I’m sorry but Word of God after the fact, in the case of representation? Means absolutely fucking ZILCH to a great many queer people, myself included.

Also wow glittery platforms? Stereotypes? takealookatyourlife you should examine your url and apply it because that is a really fucking insulting paragraph and it actually makes me want to punch a wall a little bit from how asinine and bigoted it is. NO ONE was asking for stereotypes or even non-stereotyped IN YOUR FACE SEXUALITY. We’re saying that retroactively (from the POV of a reader who has not been privy to your unmentioned worldbuilding) making a character gay does NOT do anything for representation and should not earn you ally cookies.

Also, what I find problematic with Dumbledore being the character she chose to make gay is that he has one relationship, one romance, and his life goes to shit. His lover turns out to be evil, his sister dies, and Dumbledore goes, “woah, shit, okay, CELIBATE FOREVER IS THE ANSWER.” So any positive is vastly outweighed by the negative of Dumbledore being punished and punishing himself for his entire life for falling in love with a boy when he was young. The message queer kids take away from the story of Dumbledore is one of internalised homophobia, self-censorship and heartache, not that of a role model who became the most powerful wizard and was also queer. To become that powerful person, it’s heavily implied that Dumbledore’s chance at a relationship, love and companionship had to be sacrificed. Dumbledore is not a positive gay role model, because to make him gay, JKR had to castrate him, and then, only show him through the eyes of others – the friend who loved him, unrequitedly, from afar, and the tabloid press, who burned him in effigy.
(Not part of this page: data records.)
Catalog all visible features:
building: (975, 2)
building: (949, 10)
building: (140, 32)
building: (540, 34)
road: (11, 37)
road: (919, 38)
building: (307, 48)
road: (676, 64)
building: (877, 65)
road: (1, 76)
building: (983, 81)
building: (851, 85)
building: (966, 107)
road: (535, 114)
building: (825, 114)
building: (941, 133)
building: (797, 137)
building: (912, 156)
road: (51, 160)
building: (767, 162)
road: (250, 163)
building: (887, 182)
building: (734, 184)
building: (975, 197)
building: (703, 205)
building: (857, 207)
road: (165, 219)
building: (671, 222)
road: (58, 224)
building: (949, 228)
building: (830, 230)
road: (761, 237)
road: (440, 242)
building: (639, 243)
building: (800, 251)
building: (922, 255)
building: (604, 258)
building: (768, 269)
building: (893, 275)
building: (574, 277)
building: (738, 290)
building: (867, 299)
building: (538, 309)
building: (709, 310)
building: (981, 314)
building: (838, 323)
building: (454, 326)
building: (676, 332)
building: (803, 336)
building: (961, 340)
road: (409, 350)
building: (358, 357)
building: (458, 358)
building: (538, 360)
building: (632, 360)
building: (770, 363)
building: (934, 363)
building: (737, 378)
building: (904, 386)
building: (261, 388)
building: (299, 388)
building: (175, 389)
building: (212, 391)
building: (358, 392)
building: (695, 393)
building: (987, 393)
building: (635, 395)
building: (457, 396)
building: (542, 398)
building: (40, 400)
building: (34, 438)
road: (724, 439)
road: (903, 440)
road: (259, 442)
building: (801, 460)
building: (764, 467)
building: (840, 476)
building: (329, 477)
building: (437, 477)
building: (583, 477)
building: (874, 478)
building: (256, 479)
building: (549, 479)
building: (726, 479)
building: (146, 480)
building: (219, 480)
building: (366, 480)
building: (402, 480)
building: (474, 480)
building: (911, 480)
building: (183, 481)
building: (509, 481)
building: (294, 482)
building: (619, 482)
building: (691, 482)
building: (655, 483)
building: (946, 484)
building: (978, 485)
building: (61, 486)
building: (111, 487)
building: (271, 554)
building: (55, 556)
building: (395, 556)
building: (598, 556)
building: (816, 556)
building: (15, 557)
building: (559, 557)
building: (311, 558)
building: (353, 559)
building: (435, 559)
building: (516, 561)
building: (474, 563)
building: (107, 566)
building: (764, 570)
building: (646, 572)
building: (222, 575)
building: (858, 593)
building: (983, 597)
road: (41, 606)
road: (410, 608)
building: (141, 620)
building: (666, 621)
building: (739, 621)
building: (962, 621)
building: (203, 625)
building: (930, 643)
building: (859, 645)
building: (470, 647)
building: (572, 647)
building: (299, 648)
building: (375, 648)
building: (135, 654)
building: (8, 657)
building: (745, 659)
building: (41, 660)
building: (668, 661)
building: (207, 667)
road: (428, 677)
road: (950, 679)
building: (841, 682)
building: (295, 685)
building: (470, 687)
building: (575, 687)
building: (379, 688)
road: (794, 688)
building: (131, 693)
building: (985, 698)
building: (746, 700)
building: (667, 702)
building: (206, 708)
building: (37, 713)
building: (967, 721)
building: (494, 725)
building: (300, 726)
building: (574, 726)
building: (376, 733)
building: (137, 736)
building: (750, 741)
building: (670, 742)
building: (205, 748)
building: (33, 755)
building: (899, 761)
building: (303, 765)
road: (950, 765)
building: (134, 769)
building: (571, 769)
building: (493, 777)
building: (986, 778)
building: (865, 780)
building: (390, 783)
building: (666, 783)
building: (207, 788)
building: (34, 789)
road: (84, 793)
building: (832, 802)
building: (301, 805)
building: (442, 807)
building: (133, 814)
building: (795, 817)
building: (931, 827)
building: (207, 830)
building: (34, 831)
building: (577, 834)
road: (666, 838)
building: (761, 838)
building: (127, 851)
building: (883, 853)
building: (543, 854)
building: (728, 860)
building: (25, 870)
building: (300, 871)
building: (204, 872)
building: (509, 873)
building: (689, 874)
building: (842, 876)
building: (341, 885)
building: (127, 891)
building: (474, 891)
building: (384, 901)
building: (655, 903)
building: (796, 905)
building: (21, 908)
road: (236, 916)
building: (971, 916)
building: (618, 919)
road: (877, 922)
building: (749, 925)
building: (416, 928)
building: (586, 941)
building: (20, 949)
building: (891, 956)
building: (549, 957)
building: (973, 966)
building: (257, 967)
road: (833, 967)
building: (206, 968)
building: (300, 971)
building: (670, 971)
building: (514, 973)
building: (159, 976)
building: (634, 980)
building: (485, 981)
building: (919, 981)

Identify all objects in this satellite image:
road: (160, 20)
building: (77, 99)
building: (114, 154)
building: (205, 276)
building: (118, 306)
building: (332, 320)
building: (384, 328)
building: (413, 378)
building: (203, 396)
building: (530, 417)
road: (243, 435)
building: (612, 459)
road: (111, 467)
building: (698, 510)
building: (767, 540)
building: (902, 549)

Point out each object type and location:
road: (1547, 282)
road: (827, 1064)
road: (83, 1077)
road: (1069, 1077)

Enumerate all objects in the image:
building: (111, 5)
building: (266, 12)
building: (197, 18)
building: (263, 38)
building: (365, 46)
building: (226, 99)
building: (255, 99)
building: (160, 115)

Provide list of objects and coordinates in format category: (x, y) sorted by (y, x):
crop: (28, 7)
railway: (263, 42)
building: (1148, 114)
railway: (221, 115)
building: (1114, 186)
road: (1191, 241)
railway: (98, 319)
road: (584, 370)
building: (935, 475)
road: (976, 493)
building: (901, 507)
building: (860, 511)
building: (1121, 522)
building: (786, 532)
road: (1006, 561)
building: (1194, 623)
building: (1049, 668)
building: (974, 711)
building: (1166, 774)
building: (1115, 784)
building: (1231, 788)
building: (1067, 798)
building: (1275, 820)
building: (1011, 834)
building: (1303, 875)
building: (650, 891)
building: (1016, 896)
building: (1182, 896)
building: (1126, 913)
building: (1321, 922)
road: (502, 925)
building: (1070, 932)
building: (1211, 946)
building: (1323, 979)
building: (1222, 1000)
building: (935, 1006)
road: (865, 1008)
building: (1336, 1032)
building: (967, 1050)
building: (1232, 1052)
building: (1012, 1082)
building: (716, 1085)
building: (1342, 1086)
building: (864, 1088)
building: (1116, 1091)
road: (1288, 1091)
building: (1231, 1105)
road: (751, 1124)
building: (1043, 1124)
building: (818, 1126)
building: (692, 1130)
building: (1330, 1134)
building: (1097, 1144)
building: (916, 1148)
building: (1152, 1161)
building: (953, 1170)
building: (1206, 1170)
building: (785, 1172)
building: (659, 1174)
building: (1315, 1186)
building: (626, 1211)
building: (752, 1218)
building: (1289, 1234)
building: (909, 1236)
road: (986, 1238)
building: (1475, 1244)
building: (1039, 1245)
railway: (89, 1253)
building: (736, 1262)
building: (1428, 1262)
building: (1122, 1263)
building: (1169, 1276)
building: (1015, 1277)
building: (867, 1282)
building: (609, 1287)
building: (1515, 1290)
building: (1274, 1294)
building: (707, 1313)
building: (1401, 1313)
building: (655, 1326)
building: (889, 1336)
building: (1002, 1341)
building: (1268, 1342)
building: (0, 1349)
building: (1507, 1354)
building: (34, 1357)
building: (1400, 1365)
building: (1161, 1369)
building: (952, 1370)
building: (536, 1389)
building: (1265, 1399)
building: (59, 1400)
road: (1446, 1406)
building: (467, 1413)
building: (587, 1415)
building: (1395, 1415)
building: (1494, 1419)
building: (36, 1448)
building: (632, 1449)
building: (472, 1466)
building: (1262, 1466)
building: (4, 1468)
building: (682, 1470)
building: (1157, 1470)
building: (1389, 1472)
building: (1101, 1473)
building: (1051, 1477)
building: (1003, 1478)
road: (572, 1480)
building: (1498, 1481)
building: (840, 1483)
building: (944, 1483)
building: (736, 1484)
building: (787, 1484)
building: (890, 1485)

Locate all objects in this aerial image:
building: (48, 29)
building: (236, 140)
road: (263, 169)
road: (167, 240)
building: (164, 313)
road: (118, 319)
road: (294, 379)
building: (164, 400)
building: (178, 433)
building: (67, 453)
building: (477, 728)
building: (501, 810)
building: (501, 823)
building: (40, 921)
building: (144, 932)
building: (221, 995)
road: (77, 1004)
Oh, and further, I have seen a comment floating around that she thought about making Dean/Seamus canon but ‘thought it would detract from the main characters/story’. No. It wouldn’t. A line about them going to the ball together. A kiss when they reunite in the Room of Requirement. A sentence about them standing on Platform 9 ¾ with Junior Thomas-Finnegan, waving him off to school. Any of these things would have taken a few sentences at most, but would have given queer kids representation, and couple of characters they had grown to know and love that they could now identify with. What JKR means when she says ‘detract’ is that she chose, deliberately to a) practice erasure and b) conform to heteronormative standards as to how we portray children before they are of sexual majority, to which I say fuck you.

See, Rowling largely operates Harry’s generation in a clear system of parallels to the previous generation, Marauders and all. Harry is his father—Quidditch star, a little pig-headed sometimes, an excellent leader. Ron is Sirius Black—snarky and fun, loyal to a fault, mired in self-doubts. Hermione is Remus Lupin—book smart and meticulous, always level-headed, unfailingly perceptive. Ginny is Lily Evans—a firecracker, clever and kind, unwilling to take excuses. Draco Malfoy is Severus Snape—a natural foil to Harry, pretentious, possessed of the frailest ego and also deeper sense of right and wrong when it counts. And guess what? Neville Longbottom is Peter Pettigrew.

Neville is a perfect example of how one single ingredient in the recipe can either ruin your casserole (or stew, or treacle tart, whatever you like), or utterly perfect your whole dish. Neville is the tide-turner, the shiny hinge. And all because he happens to be in the same position as Wormtail… but makes all the hard choices that Pettigrew refused the first time around. Other characters are in similar positions, but none of them go so far as Neville. None of them prove that the shaping of destiny is all on the individual the way he does.